WHAT TO WORK ON: This task calls for every entry below to be repeated exactly, without the pictures.

MATERIALS PROVIDED:
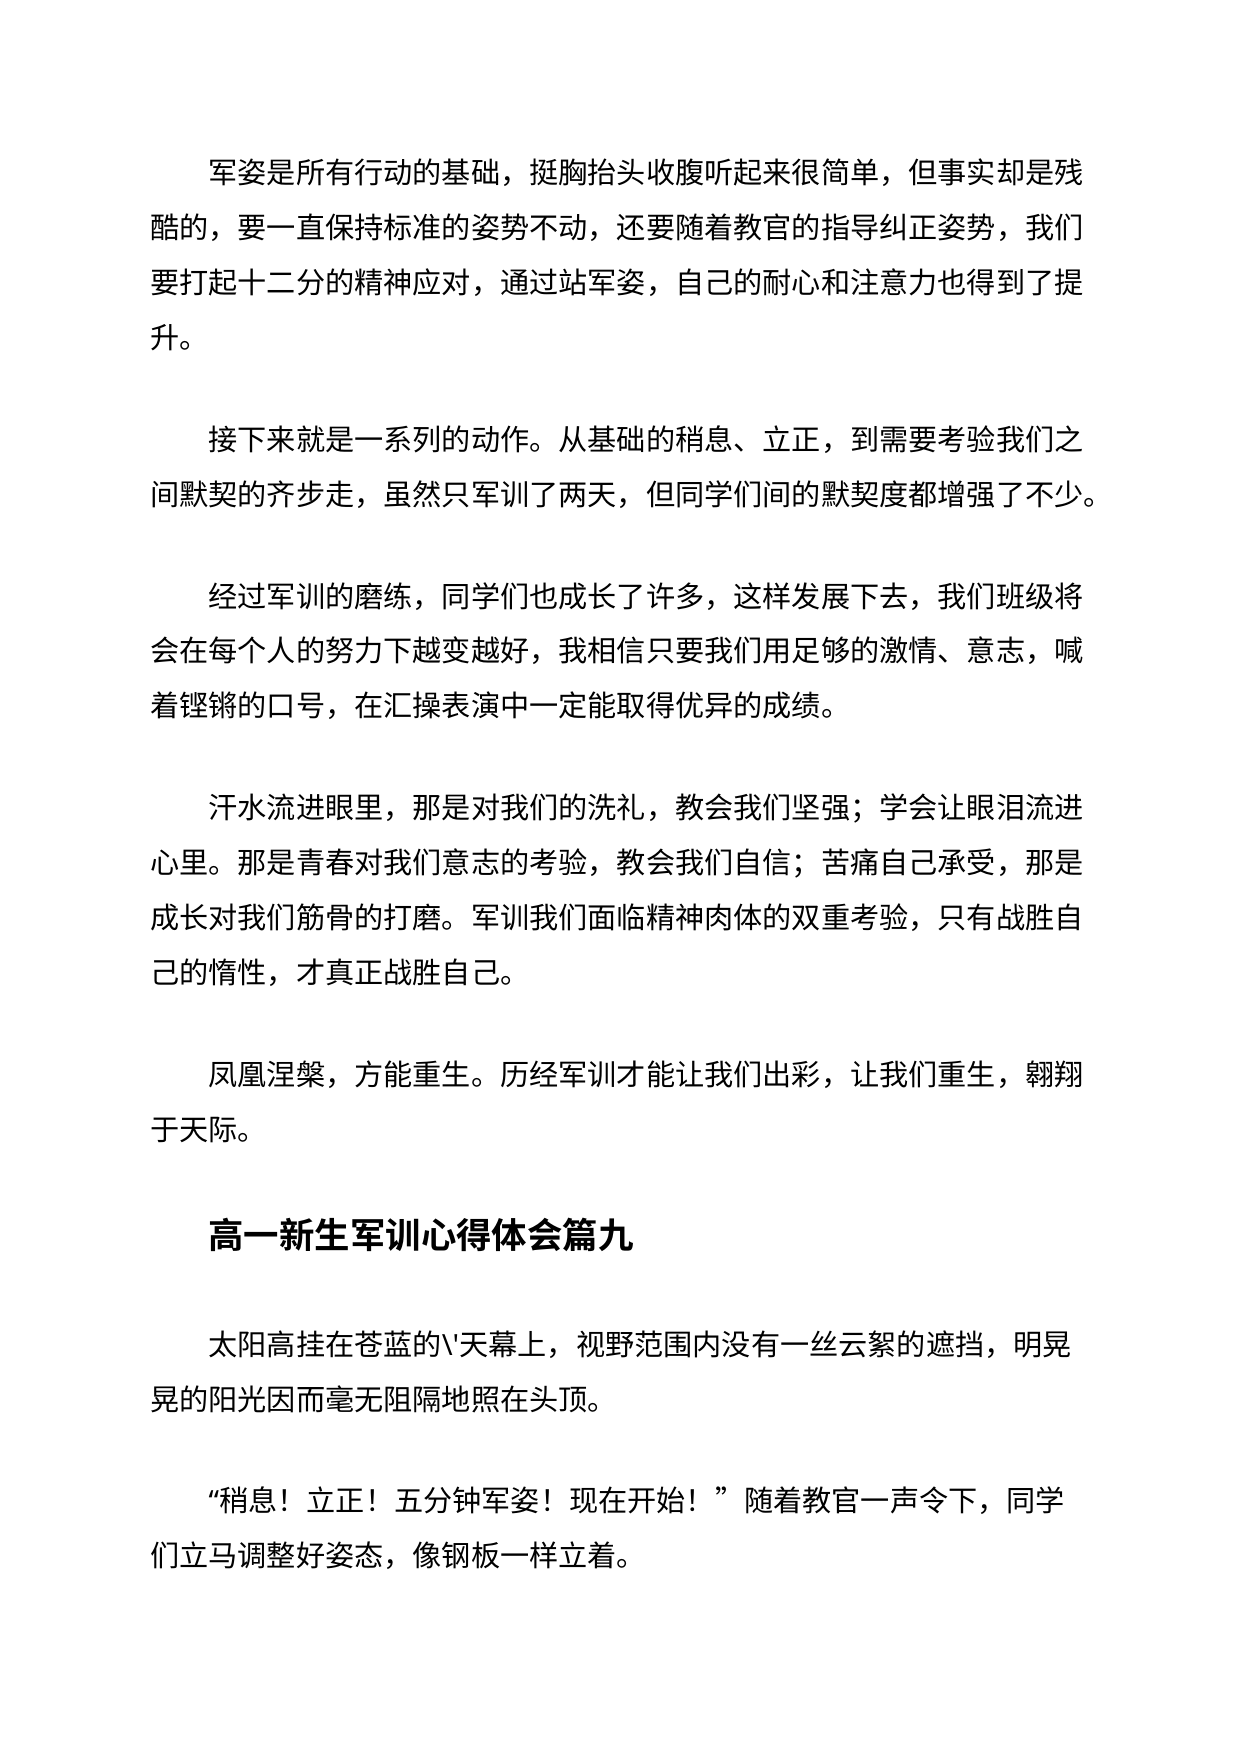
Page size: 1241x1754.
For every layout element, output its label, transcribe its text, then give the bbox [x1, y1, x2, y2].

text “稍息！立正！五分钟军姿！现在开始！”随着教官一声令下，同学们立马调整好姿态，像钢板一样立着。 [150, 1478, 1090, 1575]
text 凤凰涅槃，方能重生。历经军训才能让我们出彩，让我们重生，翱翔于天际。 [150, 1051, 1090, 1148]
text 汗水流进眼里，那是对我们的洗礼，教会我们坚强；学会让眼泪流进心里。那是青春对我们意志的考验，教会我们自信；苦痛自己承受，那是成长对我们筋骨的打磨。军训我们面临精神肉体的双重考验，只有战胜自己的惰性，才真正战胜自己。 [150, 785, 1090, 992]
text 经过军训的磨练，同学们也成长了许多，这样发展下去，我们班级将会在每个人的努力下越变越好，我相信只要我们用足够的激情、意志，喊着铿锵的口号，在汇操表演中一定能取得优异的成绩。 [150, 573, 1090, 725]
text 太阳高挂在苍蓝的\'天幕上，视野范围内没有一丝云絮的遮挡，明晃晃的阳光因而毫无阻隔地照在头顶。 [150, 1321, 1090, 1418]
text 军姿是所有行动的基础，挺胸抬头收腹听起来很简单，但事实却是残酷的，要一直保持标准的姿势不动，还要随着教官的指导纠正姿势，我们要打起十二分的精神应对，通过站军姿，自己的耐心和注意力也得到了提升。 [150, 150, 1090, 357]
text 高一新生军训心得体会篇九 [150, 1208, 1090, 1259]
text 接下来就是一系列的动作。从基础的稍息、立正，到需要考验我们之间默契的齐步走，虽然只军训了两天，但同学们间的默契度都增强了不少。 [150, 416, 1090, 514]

EXERCISE RESPONSE:
Page size: 1241x1754.
For every layout element, output its label, transcribe its text, then give the bbox [x1, y1, x2, y2].

text “稍息！立正！五分钟军姿！现在开始！”随着教官一声令下，同学们立马调整好姿态，像钢板一样立着。 [150, 1478, 1090, 1575]
text 凤凰涅槃，方能重生。历经军训才能让我们出彩，让我们重生，翱翔于天际。 [150, 1051, 1090, 1148]
text 汗水流进眼里，那是对我们的洗礼，教会我们坚强；学会让眼泪流进心里。那是青春对我们意志的考验，教会我们自信；苦痛自己承受，那是成长对我们筋骨的打磨。军训我们面临精神肉体的双重考验，只有战胜自己的惰性，才真正战胜自己。 [150, 785, 1090, 992]
text 经过军训的磨练，同学们也成长了许多，这样发展下去，我们班级将会在每个人的努力下越变越好，我相信只要我们用足够的激情、意志，喊着铿锵的口号，在汇操表演中一定能取得优异的成绩。 [150, 573, 1090, 725]
text 太阳高挂在苍蓝的\'天幕上，视野范围内没有一丝云絮的遮挡，明晃晃的阳光因而毫无阻隔地照在头顶。 [150, 1321, 1090, 1418]
text 军姿是所有行动的基础，挺胸抬头收腹听起来很简单，但事实却是残酷的，要一直保持标准的姿势不动，还要随着教官的指导纠正姿势，我们要打起十二分的精神应对，通过站军姿，自己的耐心和注意力也得到了提升。 [150, 150, 1090, 357]
text 高一新生军训心得体会篇九 [150, 1208, 1090, 1259]
text 接下来就是一系列的动作。从基础的稍息、立正，到需要考验我们之间默契的齐步走，虽然只军训了两天，但同学们间的默契度都增强了不少。 [150, 416, 1090, 514]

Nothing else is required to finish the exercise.